McCalpin has some experience with that. “My career path has been far from linear,” he says. “I have strung together an untraditional collection of professional experiences and found a way to bring all of that together in the position I now have the privilege to hold.”
McCalpin is the chief executive officer of Imprint Capital, which focuses on what it calls “impact investing.” When clients want to put their money to work for a better future, they come to Imprint Capital. Maybe they want a world less dependent on carbon, or there is a social concern they want their investment dollars to support. Rather than making donations to the cause, they invest in business opportunities that will help achieve—and sustain—these goals.
“Imprint Capital is at the leading edge of this new industry,” McCalpin says. “No one else has been around as long or has as extensive an investment track record.” As the relatively new CEO—he arrived in the San Francisco office last October—he has the chance to grow and develop along with the seven-year-old company.
McCalpin majored in economics at Williams and after graduation accepted a fellowship to teach in Hong Kong for two years. When he returned, he completed law school, although, he says, “I knew by graduation that I wasn’t cut out for the practice of law.” So he reached out to a contact he’d made during his fellowship—the executive vice president of the Rockefeller Brothers Fund. His first job out of law school was managing Rockefeller Brothers’ grants in the U.S. and Asia.

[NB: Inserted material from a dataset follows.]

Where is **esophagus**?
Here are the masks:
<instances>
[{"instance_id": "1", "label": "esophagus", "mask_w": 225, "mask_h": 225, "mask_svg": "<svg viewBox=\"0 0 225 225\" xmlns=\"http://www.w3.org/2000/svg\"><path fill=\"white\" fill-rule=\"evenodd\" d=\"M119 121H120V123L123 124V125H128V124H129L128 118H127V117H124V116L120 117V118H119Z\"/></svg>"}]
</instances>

“There are two businesses within any foundation,” McCalpin says. “Making money and giving it away.” After a couple of years working on the philanthropic side of the business, McCalpin was asked to help out on the investment side. Despite having no investment experience, he leapt at the opportunity and, he says, “pretty soon I started to wonder why the worlds of making and disbursing money needed to be so separate.”
When offered a job at the MacArthur Foundation, McCalpin saw a chance to find out if he could bring those worlds together. “My role at MacArthur was to range across the long-term asset portfolio and look for good investments that had the potential to advance one or more of the foundation’s philanthropic interests,” he says. “That’s where I began to explore this notion of being a good investor and trying to effect social change in the world.”
In time, Rockefeller Brothers called him back to take his retiring mentor’s job. “I had not yet managed people or the culture of an organization,” he says “I wanted to add that to my portfolio.” As executive vice president and COO of Rockefeller Brothers Fund, he had ample opportunity to do so .
That experience came in handy when the folks at Imprint Capital reached out and asked him to move to California. His interest in what he calls “bringing investments and social change together” had threaded through his career—but at Imprint Capital, it’s the main focus.
“I credit my Williams education for the curiosity, confidence, and courage to take an unusual path,” he says. “I believe the emphasis the college puts on experiential learning today is a wonderful complement to the classroom experience and will help students acquire other skills and sensitivities they will need to chart their own paths.”